## TASK TO CARRY OUT
How many lines in the rows below contain the string "start"? Reply with the number alone.

## BEGIN TASK INPUTS

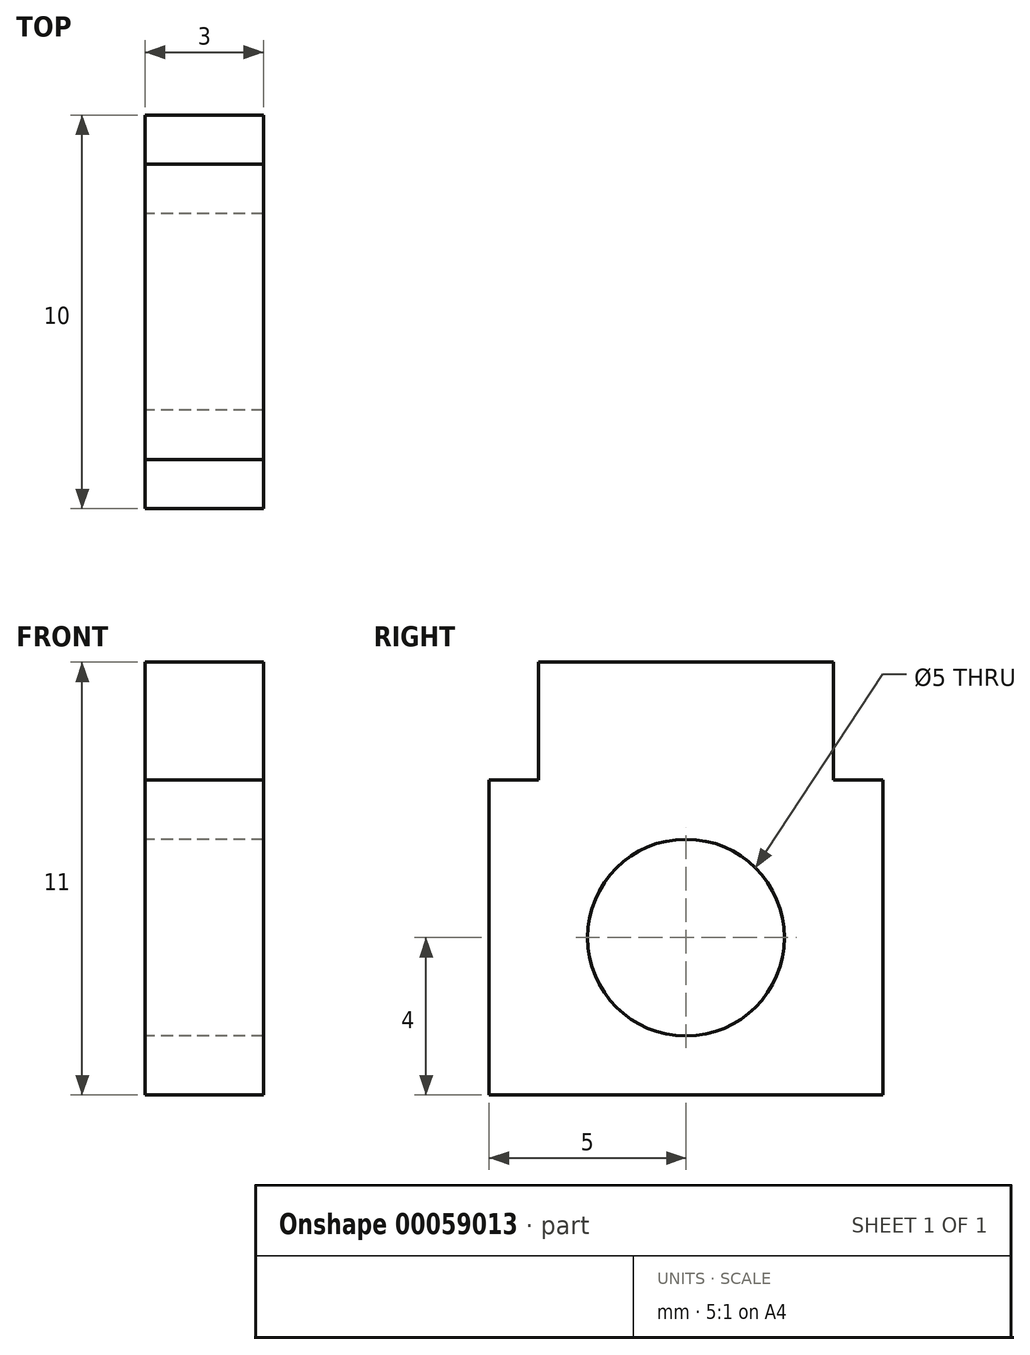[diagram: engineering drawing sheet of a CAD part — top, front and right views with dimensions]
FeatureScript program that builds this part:
annotation { "Feature Type Name" : "Feature", "Feature Type Description" : "" }
export const myFeature = defineFeature(function(context is Context, id is Id, definition is map)
    precondition{}
    {
        {
            var Q0;
            Q0=qCreatedBy(makeId("Right.planeOp"),FACE);
            var sketch = newSketch(context, id + "F0", { "sketchPlane" : qUnion([Q0])});
            skLineSegment(sketch, "E0.rect.top", {"start": v(-5, -4) * mm, "end": v(5, -4) * mm});
            skLineSegment(sketch, "E0.rect.left", {"start": v(-5, 4) * mm, "end": v(-5, -4) * mm});
            skLineSegment(sketch, "E0.rect.right", {"start": v(5, 4) * mm, "end": v(5, -4) * mm});
            skPoint(sketch, "E0.rect.middle", {"position": v(0, 0) * mm});
            skCircle(sketch, "E1", {"center": v(0, 0) * mm, "radius": 2.5 * mm});
            skLineSegment(sketch, "E2", {"start": v(-5, 4) * mm, "end": v(-3.75, 4) * mm});
            skLineSegment(sketch, "E3.top", {"start": v(-3.75, 7) * mm, "end": v(3.75, 7) * mm});
            skLineSegment(sketch, "E3.left", {"start": v(-3.75, 4) * mm, "end": v(-3.75, 7) * mm});
            skLineSegment(sketch, "E3.right", {"start": v(3.75, 4) * mm, "end": v(3.75, 7) * mm});
            skLineSegment(sketch, "E4.trimOffspring", {"start": v(3.75, 4) * mm, "end": v(5, 4) * mm});
            skSolve(sketch);
        }
        {
            var Q0;
            Q0 = qSketchRegion(id + "F0", true);
            extrude(context, id + "F1", {"entities" : qUnion([Q0]), "depth" : 3 * mm});
        }
    });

## END TASK INPUTS

## FINAL RESULT
8